United Tech in Talks to Buy Goodrich: Sources

United Technologies is in talks to buy aerospace supplier Goodrich and a deal could come as early as next week, sources tell CNBC.


The offer is expected to be between $110 and $125 a share. Goodrich shares ended Friday at $92.89 and then soared more than 20 percent in after-hours trading. Click here to get the latest after-hours quote.

There had been buzz all day about United Technologies lining up financing in the double-digit billions of dollars to make an acquisition in the U.S. and a several companies, including Goodrich, saw their stocks jump in regular trading.

Tyco International was among the discussed takeover targets and saw its stock up as much as 5 percent at one point but the stock ended down 1.4 percent on the day. United Technologies' credit line wouldn't be big enough to make such an acquisition, sources told CNBC.

Another large conglomerate, Honeywell International, had also been kicked around as a possible takeover target, as well as smaller rival Rockwell Collins and Cessna aircraft maker Textron.

United Technologies spokesman John Moran declined to comment. The company has a market value of $67 billion and had $5.4 billion in cash as of June 30.

Chief Executive Louis Chenevert, who came up through the company's aerospace business and headed before taking the top job at corporate, holds up his $1.8 billion acquisition of General Electric's security business as the sort of deal he would like to replicate in the near future.

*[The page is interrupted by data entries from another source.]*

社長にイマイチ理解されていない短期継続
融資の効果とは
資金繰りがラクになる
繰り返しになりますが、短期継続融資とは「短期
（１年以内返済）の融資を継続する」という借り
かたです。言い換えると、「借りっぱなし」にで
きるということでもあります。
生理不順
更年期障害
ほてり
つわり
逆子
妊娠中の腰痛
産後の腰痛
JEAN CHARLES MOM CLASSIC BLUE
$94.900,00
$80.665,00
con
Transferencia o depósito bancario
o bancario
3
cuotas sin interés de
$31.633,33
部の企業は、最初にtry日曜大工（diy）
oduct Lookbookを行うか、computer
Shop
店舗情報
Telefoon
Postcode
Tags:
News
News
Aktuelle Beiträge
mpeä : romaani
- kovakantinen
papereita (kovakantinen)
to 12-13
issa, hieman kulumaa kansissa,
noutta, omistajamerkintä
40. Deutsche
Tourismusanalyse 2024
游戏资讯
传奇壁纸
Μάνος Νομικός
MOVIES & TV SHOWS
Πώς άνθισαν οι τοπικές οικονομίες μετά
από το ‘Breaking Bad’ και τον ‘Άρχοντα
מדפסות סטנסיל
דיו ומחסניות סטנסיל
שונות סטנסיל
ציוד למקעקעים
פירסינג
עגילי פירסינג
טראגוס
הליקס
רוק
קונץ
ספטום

In 2008, United Technologies made a hostile $2.64 billion takeover offer for Diebold, a maker of automated teller machines. That effort was ultimately fruitless, and Chenevert has since said he would be reluctant to go hostile again after that experience.

Not Afraid of Bigger Bets

For most of the past five years, United Tech has budgeted $1.5 billion to $2 billion per year for takeovers, regularly making deals that are small enough that the Hartford, Connecticut-based company does not disclose their size.

Company officials have repeatedly said they are interested in more deals, and in July Chief Financial Officer Greg Hayes suggested United Tech would not shy away from larger targets.

"You're going to see us put our balance sheet to work, you're going to see us put more cash to work on the M&A side," Hayes said. "That's where I think a big piece of growth is going to come from in the next few years; it's going to come from the M&A."

United Tech officials have expressed particular interest in targets to merge into its Fire and Security and Hamilton Sundstrand security and aircraft components arms. Both divisions are below Chenevert's $10 billion annual revenue target.

Acquiring Rockwell, a big supplier to United Tech, could help the company weather the expected downturn in defense spending in the United States and Europe by giving it a larger share of the smaller pie that will remain, according to industry executives.

U.S. congressional leaders last month agreed to cut $350 billion from national security spending over the next decade.

For some veterans of the industry, the decline in defense spending brings to mind the late 1980s and early 1990s, when top U.S. defense officials told companies they should consider joining forces to cut costs.

"This definitely feels like a return to those times," said one industry executive. "There are a lot of second-tier companies that will very likely be absorbed."

Being acquired by a conglomerate like United Tech could allow the target company to retain some independence. United Tech has five divisions that operate under their own brand names, including Pratt & Whitney and Hamilton Sundstrand.